Please count how many lines in the data below contain the string "portion", treating uppercase and lowercase letters as different, and reply with only that number.

****************************************

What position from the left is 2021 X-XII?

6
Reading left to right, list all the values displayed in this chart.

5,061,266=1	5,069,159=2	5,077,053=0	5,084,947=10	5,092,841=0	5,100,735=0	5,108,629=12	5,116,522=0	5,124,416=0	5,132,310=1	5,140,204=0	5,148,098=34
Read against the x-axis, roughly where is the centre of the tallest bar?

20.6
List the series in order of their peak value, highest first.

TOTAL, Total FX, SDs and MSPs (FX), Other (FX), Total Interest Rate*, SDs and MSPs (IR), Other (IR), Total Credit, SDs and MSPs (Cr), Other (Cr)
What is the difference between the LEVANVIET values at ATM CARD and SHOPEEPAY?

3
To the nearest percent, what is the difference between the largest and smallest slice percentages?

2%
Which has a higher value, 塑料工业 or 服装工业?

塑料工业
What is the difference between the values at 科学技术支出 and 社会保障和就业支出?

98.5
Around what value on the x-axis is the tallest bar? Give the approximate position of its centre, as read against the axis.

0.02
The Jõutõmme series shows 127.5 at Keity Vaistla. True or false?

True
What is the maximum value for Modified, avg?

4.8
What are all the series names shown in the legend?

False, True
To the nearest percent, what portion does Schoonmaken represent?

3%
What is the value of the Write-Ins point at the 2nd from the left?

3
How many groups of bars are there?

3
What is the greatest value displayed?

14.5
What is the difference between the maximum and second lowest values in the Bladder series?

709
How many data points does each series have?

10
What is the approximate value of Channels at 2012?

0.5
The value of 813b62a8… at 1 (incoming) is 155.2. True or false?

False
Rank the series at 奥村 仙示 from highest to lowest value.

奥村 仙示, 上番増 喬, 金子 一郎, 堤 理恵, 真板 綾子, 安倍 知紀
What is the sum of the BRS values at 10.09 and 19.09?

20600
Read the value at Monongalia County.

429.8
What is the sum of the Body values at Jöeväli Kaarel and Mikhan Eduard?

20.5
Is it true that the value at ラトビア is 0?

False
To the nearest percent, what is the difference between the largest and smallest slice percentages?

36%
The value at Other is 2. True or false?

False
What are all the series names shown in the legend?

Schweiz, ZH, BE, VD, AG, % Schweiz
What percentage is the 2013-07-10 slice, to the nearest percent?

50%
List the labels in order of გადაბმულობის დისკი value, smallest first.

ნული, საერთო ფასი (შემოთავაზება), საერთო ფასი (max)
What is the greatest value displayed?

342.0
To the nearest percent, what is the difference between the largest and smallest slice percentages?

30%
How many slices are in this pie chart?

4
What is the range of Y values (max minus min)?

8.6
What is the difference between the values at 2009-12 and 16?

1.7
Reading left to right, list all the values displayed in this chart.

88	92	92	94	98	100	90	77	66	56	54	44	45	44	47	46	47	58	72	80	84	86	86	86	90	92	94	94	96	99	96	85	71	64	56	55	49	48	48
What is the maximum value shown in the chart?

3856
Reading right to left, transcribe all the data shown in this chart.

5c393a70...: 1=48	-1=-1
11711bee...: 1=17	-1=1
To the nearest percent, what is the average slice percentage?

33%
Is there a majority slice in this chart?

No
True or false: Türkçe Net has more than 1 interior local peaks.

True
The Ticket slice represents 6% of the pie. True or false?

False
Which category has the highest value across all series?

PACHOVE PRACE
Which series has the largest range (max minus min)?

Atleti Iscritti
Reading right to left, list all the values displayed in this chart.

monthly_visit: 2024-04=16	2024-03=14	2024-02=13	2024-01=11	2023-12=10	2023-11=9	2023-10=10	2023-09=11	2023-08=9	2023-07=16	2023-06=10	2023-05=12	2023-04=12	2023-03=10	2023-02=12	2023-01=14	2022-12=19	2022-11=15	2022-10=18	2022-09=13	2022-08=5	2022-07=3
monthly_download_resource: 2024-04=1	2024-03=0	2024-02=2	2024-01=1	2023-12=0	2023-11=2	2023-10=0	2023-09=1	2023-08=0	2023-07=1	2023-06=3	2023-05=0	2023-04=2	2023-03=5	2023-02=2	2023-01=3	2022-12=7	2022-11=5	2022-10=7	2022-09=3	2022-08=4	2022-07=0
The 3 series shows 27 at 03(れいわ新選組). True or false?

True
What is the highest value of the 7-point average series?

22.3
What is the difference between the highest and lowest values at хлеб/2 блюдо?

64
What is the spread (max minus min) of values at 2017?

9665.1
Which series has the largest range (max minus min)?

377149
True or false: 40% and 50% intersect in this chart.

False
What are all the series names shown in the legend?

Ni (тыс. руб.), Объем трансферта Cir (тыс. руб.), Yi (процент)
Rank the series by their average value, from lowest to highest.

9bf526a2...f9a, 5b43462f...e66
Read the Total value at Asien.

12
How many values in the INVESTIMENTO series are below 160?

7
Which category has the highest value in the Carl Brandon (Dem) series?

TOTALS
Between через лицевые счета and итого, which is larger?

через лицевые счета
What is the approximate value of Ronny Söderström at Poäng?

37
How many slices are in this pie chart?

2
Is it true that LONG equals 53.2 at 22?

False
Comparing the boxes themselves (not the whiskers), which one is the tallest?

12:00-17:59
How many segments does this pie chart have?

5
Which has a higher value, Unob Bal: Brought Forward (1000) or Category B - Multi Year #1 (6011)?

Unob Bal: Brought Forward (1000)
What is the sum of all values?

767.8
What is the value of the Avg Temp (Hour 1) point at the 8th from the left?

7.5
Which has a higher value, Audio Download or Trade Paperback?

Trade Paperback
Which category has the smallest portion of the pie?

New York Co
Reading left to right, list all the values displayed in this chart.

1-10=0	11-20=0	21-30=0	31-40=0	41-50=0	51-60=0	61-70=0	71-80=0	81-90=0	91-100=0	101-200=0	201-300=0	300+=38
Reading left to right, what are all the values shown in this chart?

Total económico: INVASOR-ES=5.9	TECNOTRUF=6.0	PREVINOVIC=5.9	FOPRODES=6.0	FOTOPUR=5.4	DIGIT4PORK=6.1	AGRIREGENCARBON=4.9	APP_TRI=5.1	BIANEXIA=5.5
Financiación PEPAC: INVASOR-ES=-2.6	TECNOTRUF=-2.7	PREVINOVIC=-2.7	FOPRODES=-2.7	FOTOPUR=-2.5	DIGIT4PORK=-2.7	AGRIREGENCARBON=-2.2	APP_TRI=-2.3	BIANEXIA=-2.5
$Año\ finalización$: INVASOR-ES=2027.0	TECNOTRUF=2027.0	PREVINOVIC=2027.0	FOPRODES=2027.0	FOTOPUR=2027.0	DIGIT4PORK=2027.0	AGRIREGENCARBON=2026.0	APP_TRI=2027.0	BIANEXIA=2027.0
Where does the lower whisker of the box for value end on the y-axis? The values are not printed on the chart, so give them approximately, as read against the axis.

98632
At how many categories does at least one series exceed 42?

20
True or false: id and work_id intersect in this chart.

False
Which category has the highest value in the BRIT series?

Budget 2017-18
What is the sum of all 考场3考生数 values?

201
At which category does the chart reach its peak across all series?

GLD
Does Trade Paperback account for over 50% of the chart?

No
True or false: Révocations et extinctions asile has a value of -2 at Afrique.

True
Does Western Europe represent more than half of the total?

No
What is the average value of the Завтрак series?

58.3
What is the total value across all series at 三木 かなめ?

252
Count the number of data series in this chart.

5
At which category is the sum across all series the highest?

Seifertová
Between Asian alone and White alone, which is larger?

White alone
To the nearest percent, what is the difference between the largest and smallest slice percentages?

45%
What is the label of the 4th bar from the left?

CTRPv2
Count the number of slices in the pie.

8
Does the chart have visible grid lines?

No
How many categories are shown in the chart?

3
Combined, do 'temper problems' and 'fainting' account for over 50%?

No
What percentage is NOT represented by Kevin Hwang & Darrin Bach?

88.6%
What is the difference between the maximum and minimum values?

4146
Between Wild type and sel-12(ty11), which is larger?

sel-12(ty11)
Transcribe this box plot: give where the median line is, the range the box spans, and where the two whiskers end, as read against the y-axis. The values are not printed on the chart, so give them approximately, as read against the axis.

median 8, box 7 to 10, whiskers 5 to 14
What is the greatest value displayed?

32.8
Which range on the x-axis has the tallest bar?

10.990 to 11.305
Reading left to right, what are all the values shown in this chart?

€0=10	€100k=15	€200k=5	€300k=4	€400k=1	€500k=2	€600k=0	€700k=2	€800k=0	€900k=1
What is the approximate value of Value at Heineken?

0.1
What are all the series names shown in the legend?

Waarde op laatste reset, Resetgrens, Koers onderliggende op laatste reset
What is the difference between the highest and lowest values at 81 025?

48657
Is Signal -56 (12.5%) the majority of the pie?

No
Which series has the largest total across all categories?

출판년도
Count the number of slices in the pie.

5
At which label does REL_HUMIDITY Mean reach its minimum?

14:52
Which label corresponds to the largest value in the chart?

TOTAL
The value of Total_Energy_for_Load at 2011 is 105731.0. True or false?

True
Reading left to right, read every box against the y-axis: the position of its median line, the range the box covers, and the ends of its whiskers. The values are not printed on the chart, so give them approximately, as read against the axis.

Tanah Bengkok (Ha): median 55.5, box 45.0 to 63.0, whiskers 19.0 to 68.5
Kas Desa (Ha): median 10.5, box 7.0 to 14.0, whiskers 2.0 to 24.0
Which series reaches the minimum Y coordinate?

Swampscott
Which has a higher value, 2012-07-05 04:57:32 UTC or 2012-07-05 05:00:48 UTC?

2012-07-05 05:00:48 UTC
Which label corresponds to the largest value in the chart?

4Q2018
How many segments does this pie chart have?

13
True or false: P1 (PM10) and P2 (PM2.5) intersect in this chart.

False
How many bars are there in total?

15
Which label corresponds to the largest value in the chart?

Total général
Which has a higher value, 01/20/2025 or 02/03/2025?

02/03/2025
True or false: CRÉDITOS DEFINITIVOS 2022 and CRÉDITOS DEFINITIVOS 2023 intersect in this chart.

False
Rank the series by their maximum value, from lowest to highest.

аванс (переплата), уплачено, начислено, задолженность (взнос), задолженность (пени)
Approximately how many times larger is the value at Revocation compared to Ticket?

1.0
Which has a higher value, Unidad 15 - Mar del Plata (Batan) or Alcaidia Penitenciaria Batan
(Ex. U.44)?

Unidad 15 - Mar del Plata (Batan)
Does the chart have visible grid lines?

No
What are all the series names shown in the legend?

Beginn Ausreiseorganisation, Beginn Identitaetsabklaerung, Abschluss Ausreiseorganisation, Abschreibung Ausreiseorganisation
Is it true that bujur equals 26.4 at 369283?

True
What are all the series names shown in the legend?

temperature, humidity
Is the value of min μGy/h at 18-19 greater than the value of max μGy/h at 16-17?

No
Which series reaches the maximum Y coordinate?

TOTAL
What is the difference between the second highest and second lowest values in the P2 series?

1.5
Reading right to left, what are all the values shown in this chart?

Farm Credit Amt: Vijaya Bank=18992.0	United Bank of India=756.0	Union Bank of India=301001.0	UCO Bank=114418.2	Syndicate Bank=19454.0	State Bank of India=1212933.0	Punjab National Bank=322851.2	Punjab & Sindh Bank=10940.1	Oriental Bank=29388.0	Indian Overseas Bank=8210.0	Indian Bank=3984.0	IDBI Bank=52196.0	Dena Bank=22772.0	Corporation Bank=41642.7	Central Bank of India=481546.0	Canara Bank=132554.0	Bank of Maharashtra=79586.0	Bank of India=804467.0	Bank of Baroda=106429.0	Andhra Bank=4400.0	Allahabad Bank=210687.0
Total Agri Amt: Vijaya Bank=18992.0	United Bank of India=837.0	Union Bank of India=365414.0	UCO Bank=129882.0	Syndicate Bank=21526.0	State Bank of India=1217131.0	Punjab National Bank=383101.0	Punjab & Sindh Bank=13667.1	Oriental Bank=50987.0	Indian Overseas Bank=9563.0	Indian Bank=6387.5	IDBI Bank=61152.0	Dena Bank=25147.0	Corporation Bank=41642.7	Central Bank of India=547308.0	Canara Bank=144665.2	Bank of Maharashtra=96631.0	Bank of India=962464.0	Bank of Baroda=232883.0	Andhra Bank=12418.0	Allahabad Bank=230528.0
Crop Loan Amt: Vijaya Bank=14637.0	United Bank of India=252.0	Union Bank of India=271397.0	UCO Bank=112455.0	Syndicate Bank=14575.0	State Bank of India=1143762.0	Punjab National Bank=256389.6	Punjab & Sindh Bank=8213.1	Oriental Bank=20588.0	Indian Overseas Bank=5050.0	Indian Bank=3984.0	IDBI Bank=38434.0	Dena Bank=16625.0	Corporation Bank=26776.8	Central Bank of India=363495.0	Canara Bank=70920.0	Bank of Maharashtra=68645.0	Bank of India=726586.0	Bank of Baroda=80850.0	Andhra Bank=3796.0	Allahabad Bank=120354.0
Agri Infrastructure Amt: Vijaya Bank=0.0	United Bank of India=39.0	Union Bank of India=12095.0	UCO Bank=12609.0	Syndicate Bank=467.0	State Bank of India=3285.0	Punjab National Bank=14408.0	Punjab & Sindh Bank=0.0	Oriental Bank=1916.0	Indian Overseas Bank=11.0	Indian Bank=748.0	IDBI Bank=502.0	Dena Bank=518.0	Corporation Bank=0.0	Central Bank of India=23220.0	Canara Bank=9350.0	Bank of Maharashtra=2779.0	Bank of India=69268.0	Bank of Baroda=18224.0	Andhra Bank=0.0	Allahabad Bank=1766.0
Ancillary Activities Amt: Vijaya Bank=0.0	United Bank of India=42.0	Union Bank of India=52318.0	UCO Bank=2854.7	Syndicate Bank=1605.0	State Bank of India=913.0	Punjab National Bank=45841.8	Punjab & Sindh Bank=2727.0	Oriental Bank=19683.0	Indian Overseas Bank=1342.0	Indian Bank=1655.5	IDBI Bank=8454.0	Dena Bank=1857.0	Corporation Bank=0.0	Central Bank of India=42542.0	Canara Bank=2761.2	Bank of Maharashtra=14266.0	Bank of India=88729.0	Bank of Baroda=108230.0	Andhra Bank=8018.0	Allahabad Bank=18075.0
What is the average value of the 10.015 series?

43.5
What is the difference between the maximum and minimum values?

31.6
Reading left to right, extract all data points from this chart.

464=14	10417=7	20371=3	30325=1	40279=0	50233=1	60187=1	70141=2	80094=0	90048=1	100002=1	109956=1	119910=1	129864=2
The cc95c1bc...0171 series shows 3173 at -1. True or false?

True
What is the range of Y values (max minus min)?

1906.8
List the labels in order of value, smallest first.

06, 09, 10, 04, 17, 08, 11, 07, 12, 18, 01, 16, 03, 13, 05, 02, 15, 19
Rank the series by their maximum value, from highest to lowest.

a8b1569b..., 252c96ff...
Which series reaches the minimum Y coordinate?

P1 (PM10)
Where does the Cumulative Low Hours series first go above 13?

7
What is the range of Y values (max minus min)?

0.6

****************************************

### Written reply
2